I recently read Neneh Cherry's autobiography A Thousand Threads. It's a reflective and honest look at her extraordinary, bohemian life, a life with moments and people that leave you feeling she was near the centre of almost everything that was interesting. Her childhood was unconventional and filled with experiences. Her mother Moki, a Swedish artist and 60s beatnik met Ahmadu Jah in Stockholm. He was a student on a scholarship, one of six men who left from Sierra Leone to study engineering. They moved in together and Moki got pregnant. Not long after, when she was five months pregnant, Moki found out that Ahmadu and monogamy were incompatible. Neneh was born in 1964. The year before Moki had met musician Don Cherry. When Ahmadu moves on, amicably, Moki and Don get together at a jazz gig in Stockholm and become a couple. Neneh is from thereon the child of three parents.

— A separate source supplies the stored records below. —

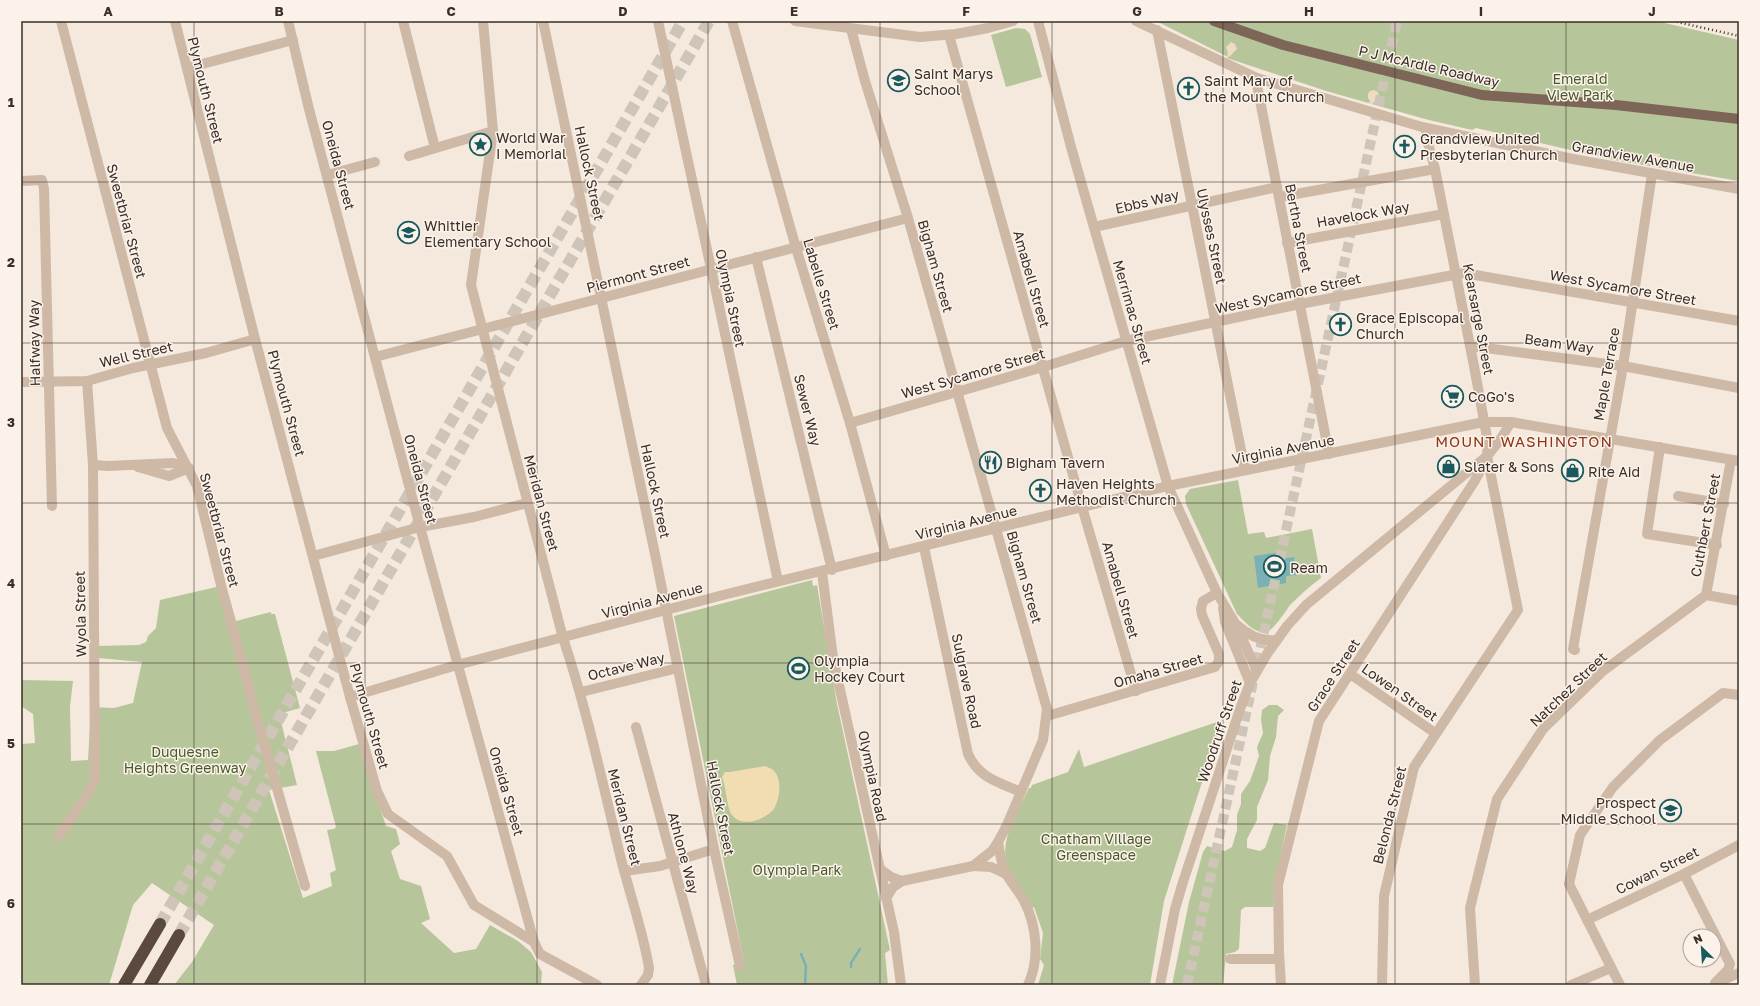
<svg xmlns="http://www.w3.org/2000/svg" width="1760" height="1006" viewBox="0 0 1760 1006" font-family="'Golos Text',sans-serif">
<rect width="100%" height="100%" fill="#f4e9dc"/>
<g fill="#b7c59b">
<path d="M1156,21h500l83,19v141l-125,-21 -138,-32 -4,2 -47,-11 -99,-28 -99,-33 1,-1z"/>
<path d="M1016,28l9,1 5,5 12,43 -36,10 -15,-52z"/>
<path d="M1238,480l10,54 16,-2 2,6 46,-9 9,49c-11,8 -21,17 -31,27 -5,7 -15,23 -22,26 -12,5 -24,-10 -31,-17l-51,-110 -1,-8 5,-7z"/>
<path d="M812,580l1,6 4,-1 20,119 53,246 -5,3 3,32h-151l-4,-20 11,-3 -70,-346z"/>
<path d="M225,585l11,36 35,-9v2h4l25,94 -21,6 18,71 -28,5 34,108 29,-12 -2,-13 6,-3 -9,-40 7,-1 2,-2 -20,-76h18l25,-7 27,82 10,3 4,15 -9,7 9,28 21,7 9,33 -9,4 33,30 22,-4 14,-24 28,16 13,11 11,20 -1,13h-367l18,-23 22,-37 -62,-42 -19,22 -24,80h-88v-241l14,-1 -2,-29 -12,-8v-26l52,1 -3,25 1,55 17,-1 3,-53 23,1 19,-5 9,-41 -44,-4 -1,-12 42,-1 7,-3 2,-6 8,-8 4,-28z"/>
<path d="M1269,705h8l7,5 -6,6 -2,21 -6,19 -2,24 -11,27v13l-10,19v9l13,3 5,-3 9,-25 13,2 -12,56 -2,26h-28l-4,3 -2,39 -4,3 -9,2 -3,31h-51l17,-83 14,-50 4,-6 18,5 7,-4 5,-17v-15l4,-11v-10l9,-13 9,-25 -2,-9 6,-14 -2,-13 1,-10z"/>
<path d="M1220,721l-4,9 2,2 -54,169 -14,84h-112l6,-20 -4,-6 3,-26 -9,-26 -2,1c-8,-14 -21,-29 -25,-44 -8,-25 12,-54 22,-76h2l1,-3 36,-13 11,-23 5,18z"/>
</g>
<path fill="#f2dcb1" d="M765,766c2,1 6,2 8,4 10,8 7,31 0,40 -9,10 -31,18 -41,5 -5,-6 -6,-29 -10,-38l3,-5h5z"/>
<g fill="#eedbc2">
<path d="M1231,42l4,2 2,5 -8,8 -2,-1 1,-3 -2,-6z"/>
<path d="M1374,90l4,2 1,5 -7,7 -3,-1 1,-2 -2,-3v-4l2,-3z"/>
<path d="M1651,153l9,1 -2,13 -9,-2z"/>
</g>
<path fill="#79b1b4" d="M1281,552l1,7 12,-2 2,18 -10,1v7l-28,5 -4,-32z"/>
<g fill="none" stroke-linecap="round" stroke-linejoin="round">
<g stroke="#79b1b4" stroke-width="2.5">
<path d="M801,954l5,12 -1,19"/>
<path d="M851,967v-4l9,-14"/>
</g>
<path stroke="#cfc4b8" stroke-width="10" stroke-dasharray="10 5" stroke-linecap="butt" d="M1187,985l210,-964"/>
<g stroke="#cfc4b8" stroke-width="12" stroke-dasharray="12 6" stroke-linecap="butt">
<path d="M160,924l523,-903"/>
<path d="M179,935l530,-914"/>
</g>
<g stroke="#ceb9a7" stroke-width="10">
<path d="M61,21l106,407 30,58 24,99 35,130 49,171"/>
<path d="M175,21l80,318 95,358 27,94 11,23 59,42 27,49 60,37 6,12 57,31"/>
<path d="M288,21l21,88 111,418 114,415"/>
<path d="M403,21l32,127"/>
<path d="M483,21l10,110 -22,154 92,353c24,72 40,147 58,221 9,36 22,72 28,109l-1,7 -7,10"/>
<path d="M543,21l113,538 58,290 26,117"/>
<path d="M658,21l120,560"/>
<path d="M732,21l64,227 54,175 36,133"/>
<path d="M795,21l125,16 36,-3 32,-6 25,-7"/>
<path d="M1038,21l33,126 97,339 49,107 18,30 22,48"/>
<path d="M1136,21l121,57 165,49 151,32 166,30"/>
<path d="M851,29l14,52 43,137 139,491 -4,31 -36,85 -9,17 -6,9 -19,15 -71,15 -9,6 -7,11"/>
<path d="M1157,30l88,440"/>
<path d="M949,35l133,472 54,184"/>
<path d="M187,68l106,-28"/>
<path d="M1257,78v7l72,369"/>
<path d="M409,156l84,-25"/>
<path d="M327,175l48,-13"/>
<path d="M21,181l21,-1 2,9 8,317"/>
<path d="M1279,197l156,-28"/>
<path d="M1094,227l183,-40"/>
<path d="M1287,243l157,-29"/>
<path d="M756,257l76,313"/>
<path d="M1470,346l153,20 116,22"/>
<path d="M375,357l533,-139"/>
<path d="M21,382l66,-1 46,-13 73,-15 49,-14"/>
<path d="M850,423l193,-56 83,-26 174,-37 164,-31 275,48"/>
<path d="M1660,447l-13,87 70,11"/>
<path d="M93,465l15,1 65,-3 16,5"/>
<path d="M138,467l31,9 20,-8"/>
<path d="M1678,496l46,8"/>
<path d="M924,547l44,207c11,24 30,28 53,38"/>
<path d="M313,556l107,-29 54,-10 53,-14"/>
<path d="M822,572l11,86 61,274 7,53"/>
<path d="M1706,595l25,-135"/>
<path d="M1223,608l2,14 25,61"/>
<path d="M1237,625c11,10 23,17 39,15"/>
<path d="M1575,650l-2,-1 50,-283 29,-192"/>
<path d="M1350,674l85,59"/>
<path d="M581,692l97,-24"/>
<path d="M350,697l107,-32 266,-70 445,-109 316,-64h27l228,39"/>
<path d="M1047,716l168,-49 4,-6v-7l-17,-39 -1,-6 2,-8 14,-8"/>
<path d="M636,727l70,258"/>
<path d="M59,836l31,-46 5,-11 -2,-314 -6,-84"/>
<path d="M998,842c2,11 3,24 9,33 5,9 12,16 17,26 13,25 16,58 4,84"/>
<path d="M973,866l18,1 15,7"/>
<path d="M880,869l11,8 11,4"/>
<path d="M624,871l36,-5 54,-17"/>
<path d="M1684,874l46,90 -2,6 -13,13v2"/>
<path d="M1587,920l97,-46 55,-29"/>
<path d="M1230,959h49"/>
<path d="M1721,981l18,-8"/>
<path d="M1160,985l15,-76 8,-27 57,-173 10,-26 17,-29 20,-28 19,-21 181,-149 13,-16 11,-18"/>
<path d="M1281,985l-2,-33 -1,-67 41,-164 155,-239 12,-22"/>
<path d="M1382,985l2,-89 30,-129 104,-157 -31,-154 1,-13 -14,-77 -39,-197 -9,-33 1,-7"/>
<path d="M1475,985l-5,-77 27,-109 46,-70 60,-58 103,-76 33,6"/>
<path d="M1571,985l40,-17"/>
<path d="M1620,985l-51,-101 11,-49 33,-48 47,-47 63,-47 16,2"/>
</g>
<path stroke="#7d6558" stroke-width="10" d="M1214,21l69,24 199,50 134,10 123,14"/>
<g stroke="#5b483e" stroke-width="12">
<path d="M124,985l36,-61"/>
<path d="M150,985l29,-50"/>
</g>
<path stroke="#3a2e28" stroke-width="2.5" stroke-dasharray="1 3" stroke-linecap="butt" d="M1673,21l66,15"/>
</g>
<path fill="none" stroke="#3a2e28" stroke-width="1" stroke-opacity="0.55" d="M194,21v964M365,21v964M537,21v964M708,21v964M880,21v964M1052,21v964M1223,21v964M1395,21v964M1566,21v964M21,182h1718M21,343h1718M21,503h1718M21,663h1718M21,824h1718"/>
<defs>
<symbol id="school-ring" viewBox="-11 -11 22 22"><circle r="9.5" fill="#fbf3ea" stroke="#1a5a5f" stroke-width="1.5"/><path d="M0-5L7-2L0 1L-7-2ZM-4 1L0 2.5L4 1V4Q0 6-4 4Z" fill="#1a5a5f"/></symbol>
<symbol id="church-ring" viewBox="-11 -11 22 22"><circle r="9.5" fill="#fbf3ea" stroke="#1a5a5f" stroke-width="1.5"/><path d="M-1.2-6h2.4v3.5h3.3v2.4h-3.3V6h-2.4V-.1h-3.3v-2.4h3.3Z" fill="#1a5a5f"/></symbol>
<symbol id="sight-ring" viewBox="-11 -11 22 22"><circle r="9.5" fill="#fbf3ea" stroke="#1a5a5f" stroke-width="1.5"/><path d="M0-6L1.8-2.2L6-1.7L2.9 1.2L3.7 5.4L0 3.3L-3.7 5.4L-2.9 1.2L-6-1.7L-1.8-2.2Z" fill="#1a5a5f"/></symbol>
<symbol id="supermarket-ring" viewBox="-11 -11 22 22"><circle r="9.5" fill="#fbf3ea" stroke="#1a5a5f" stroke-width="1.5"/><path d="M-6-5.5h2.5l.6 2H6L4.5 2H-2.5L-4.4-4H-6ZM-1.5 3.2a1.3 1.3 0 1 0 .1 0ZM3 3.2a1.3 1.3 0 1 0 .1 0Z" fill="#1a5a5f"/></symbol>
<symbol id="restaurant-ring" viewBox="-11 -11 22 22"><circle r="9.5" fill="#fbf3ea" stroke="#1a5a5f" stroke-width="1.5"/><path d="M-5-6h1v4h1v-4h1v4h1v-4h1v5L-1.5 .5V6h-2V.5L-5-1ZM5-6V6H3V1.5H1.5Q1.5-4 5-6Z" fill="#1a5a5f"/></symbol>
<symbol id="shop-ring" viewBox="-11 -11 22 22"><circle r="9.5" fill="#fbf3ea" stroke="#1a5a5f" stroke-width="1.5"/><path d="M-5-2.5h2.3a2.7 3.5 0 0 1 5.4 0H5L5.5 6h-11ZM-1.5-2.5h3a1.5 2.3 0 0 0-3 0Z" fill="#1a5a5f"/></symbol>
<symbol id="stadium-ring" viewBox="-11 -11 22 22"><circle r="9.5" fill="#fbf3ea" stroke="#1a5a5f" stroke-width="1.5"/><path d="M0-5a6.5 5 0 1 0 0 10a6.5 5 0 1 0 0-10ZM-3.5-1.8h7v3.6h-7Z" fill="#1a5a5f"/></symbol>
</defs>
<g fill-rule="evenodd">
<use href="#school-ring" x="886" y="68" width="25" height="25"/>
<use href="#church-ring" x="1176" y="76" width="25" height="25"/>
<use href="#sight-ring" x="468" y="132" width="25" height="25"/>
<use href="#church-ring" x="1392" y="134" width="25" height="25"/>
<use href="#school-ring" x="396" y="220" width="25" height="25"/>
<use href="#church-ring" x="1328" y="312" width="25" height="25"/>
<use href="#supermarket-ring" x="1440" y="384" width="25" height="25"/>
<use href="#restaurant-ring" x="978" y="450" width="25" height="25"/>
<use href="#shop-ring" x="1436" y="454" width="25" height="25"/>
<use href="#shop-ring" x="1560" y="458" width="25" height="25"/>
<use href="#church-ring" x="1028" y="478" width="25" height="25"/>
<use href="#stadium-ring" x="1262" y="554" width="25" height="25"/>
<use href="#stadium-ring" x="786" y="656" width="25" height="25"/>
<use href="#school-ring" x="1658" y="798" width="25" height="25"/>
</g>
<g text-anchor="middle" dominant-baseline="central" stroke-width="3" stroke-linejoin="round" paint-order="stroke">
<g font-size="14" fill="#3a2e28" stroke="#fbf3ea">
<text transform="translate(1429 66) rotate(13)">P J McArdle Roadway</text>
<text transform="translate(206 90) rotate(76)">Plymouth Street</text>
<text transform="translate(1633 156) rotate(10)">Grandview Avenue</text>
<text transform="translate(339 165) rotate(75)">Oneida Street</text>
<text transform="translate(590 173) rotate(78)">Hallock Street</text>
<text transform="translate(1147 201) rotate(-13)">Ebbs Way</text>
<text transform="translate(1363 214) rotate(-10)">Havelock Way</text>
<text transform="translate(127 221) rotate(75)">Sweetbriar Street</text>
<text transform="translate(1299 228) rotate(79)">Bertha Street</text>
<text transform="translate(1212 236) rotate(78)">Ulysses Street</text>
<text transform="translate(936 266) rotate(74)">Bigham Street</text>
<text transform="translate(638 274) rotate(-15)">Piermont Street</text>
<text transform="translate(1032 279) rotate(74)">Amabell Street</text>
<text transform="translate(822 284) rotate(73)">Labelle Street</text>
<text transform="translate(1623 287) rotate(10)">West Sycamore Street</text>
<text transform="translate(1288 293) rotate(-12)">West Sycamore Street</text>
<text transform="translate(731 298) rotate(78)">Olympia Street</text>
<text transform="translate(1133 312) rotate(74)">Merrimac Street</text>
<text transform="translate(1479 319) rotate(79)">Kearsarge Street</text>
<text transform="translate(34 343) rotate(-91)">Halfway Way</text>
<text transform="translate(1559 343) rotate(8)">Beam Way</text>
<text transform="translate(136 354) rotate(-13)">Well Street</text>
<text transform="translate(973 373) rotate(-16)">West Sycamore Street</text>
<text transform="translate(1606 374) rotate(-80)">Maple Terrace</text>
<text transform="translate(287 403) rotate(75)">Plymouth Street</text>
<text transform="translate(808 410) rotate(76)">Sewer Way</text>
<text transform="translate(1283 449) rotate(-11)">Virginia Avenue</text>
<text transform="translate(421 479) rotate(75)">Oneida Street</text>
<text transform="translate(656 491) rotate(78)">Hallock Street</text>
<text transform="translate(542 503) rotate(75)">Meridan Street</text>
<text transform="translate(966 522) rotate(-14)">Virginia Avenue</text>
<text transform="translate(1705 525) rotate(-79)">Cuthbert Street</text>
<text transform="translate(220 530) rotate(75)">Sweetbriar Street</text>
<text transform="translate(1025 577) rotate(74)">Bigham Street</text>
<text transform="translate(1121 590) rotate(74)">Amabell Street</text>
<text transform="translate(652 600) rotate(-15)">Virginia Avenue</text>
<text transform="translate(80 614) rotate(-91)">Wyola Street</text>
<text transform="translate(626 666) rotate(-14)">Octave Way</text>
<text transform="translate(1158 670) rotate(-16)">Omaha Street</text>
<text transform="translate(1333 675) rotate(-57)">Grace Street</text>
<text transform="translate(967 681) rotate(78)">Sulgrave Road</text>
<text transform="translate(1568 689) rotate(-44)">Natchez Street</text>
<text transform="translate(1400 692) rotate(35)">Lowen Street</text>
<text transform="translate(370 716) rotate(74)">Plymouth Street</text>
<text transform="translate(1219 731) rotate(-71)">Woodruff Street</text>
<text transform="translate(873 776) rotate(78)">Olympia Road</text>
<text transform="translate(507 791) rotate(74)">Oneida Street</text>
<text transform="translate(721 808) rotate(79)">Hallock Street</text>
<text transform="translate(1389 815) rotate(-76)">Belonda Street</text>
<text transform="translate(625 817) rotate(76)">Meridan Street</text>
<text transform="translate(684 853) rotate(75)">Athlone Way</text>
<text transform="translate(1657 870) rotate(-26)">Cowan Street</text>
</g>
<g font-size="14" fill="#3a2e28" stroke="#fbf3ea" text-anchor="start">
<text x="914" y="73">Saint Marys<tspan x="914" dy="16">School</tspan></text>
<text x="1204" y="80">Saint Mary of<tspan x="1204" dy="16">the Mount Church</tspan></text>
<text x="496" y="137">World War<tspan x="496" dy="16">I Memorial</tspan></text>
<text x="1420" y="138">Grandview United<tspan x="1420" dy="16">Presbyterian Church</tspan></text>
<text x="424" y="225">Whittier<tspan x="424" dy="16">Elementary School</tspan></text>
<text x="1356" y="317">Grace Episcopal<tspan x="1356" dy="16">Church</tspan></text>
<text x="1468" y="396">CoGo's</text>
<text x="1006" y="462">Bigham Tavern</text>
<text x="1464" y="466">Slater &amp; Sons</text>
<text x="1588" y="471">Rite Aid</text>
<text x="1056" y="483">Haven Heights<tspan x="1056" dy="16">Methodist Church</tspan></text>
<text x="1290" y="567">Ream</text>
<text x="814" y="660">Olympia<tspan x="814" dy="16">Hockey Court</tspan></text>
<text x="1656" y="802" text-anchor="end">Prospect<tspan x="1656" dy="16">Middle School</tspan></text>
</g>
<g font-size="14" fill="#485a2a" stroke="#fbf3ea">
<text x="1580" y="78">Emerald<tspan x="1580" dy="16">View Park</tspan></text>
<text x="185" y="751">Duquesne<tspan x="185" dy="16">Heights Greenway</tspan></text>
<text x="1096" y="838">Chatham Village<tspan x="1096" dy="16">Greenspace</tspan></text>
<text x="797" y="869">Olympia Park</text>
</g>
<g font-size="15" letter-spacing="1" fill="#90371a" stroke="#fbf3ea">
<text x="1524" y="441">MOUNT WASHINGTON</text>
</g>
</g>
<rect width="1760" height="1006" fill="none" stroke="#fbf3ea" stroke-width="44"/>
<g transform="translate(1702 948) rotate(335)"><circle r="19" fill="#fbf3ea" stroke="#aea49c"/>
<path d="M0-3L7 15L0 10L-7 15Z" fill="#1a5a5f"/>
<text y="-6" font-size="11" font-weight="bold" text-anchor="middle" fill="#3a2e28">N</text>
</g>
<rect x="22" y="22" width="1716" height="962" fill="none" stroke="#3a2e28" stroke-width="1.5"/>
<g font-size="13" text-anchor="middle" font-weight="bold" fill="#3a2e28">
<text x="108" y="16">A</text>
<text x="279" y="16">B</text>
<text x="451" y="16">C</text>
<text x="623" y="16">D</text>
<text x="794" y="16">E</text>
<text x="966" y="16">F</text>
<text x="1137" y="16">G</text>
<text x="1309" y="16">H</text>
<text x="1481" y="16">I</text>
<text x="1652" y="16">J</text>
<text x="11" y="107">1</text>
<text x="11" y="267">2</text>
<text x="11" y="427">3</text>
<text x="11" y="588">4</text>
<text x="11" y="748">5</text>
<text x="11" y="908">6</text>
</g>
</svg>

Moki and Don spend Neneh's childhood shuttling between a life in idyllic Sweden, the family living in a converted school house that Moki has made the centre of her world, one where art and family life are one and the same, a home and performance space, and life in 70s New York. Don is a heroin addict and when in New York he often disappears for a couple of days to 'take care of some business'. The family accept Don's addiction and work with him and it but the terror of Don not coming home or dying in their flat creates a lifetime of issues for everyone.
As well as Sweden and new York the family move to London. Neneh is transformed by punk, meets and befriends Ari Up, joins The Slits, starts a relationship with Bruce Smith (drummer in The Pop Group and later The Slits and New Age Steppers), has a child (at 16!), splits up with Bruce, meets Cameron McVeigh (producer of Massive Attack), makes her solo album, appears on Top Of the Pops eight months pregnant... its a whirl of art and culture and life, Neneh constantly inspired and inspiring.
She's honest too- she admits that the moving around of her childhood was something she continued into her adult life and that maybe her own children might have benefited from a more stable home life. She l about her spiraling alcohol issues that follow Moki's death and the long periods where she writes and releases nothing, totally consumed by being a mother.
One of the most affecting chapters describes her first visit to Sierra Leone. She arrives in full punk clobber, army boots and trousers, a Clash t- shirt and leather jacket, and as she is taken in by her African relatives she discovers and embraces that side of her family. When she returns to the UK and appears in the Earthbeat video (from The Slits second album) she is wearing the African clothing she brought back with her.
Writing the book as a grandparent, she is clearly still getting her head round some of it. She is as proud of her achievements as a women and a mother as her ones as a musician. Race and sex are never far from the story. Her upbringing in Sweden as the only mixed race kid in the school. Her fusion of punk, hip hop and street soul into Buffalo Stance. Her adventures as a teen in New York's early 80s downtown clubland. Her first transatlantic flight as a five year old (flying solo, aged five). A trip to Japan as part of Ray Petri's Buffalo posse with The Face. An international smash hit single in the 90s with Youssou N'Dour. It's all there and more. She's funny, wise and insightful, unapologetic in some ways but clear minded too and has lived a life.
Some music...
Buffalo Stance is one of the late 80s best pop singles, a streetwise and sassy piece of pop- hip hop scratching and house grooves with Bomb The Bass' Tim Simenon producing (it was worked up from a B-side for a Stock Aitken and Waterman single Looking Good Diving that husband Cameron McVey and Jamie Murphy had recorded). Buffalo was Ray Petri's outfit, a bunch of artists, models, musicians and stylists who enjoyed a burst of fame in mid- to- late London. A Buffalo Stance is an attitude, a mode of survival in urban life- 'We always hang in a buffalo stance/ We do the dive every time we dance'.
Woman came out nearly a decade later, a riposte to James Brown's It's A Man's Man's World and song about female empowerment. Dramatic strings that echo James Brown's, trip hop beats and written at a time when fame was on the verge of destabilising her completely.
Blank Project came out in 2014, an album produced by Keiran Four Tet Hebden. Sparse, minimal, electronics via jazz and soul. Uncompromising. I loved it back in 2014 and haven't listened to it for ages- it still sounds like a powerful piece of music.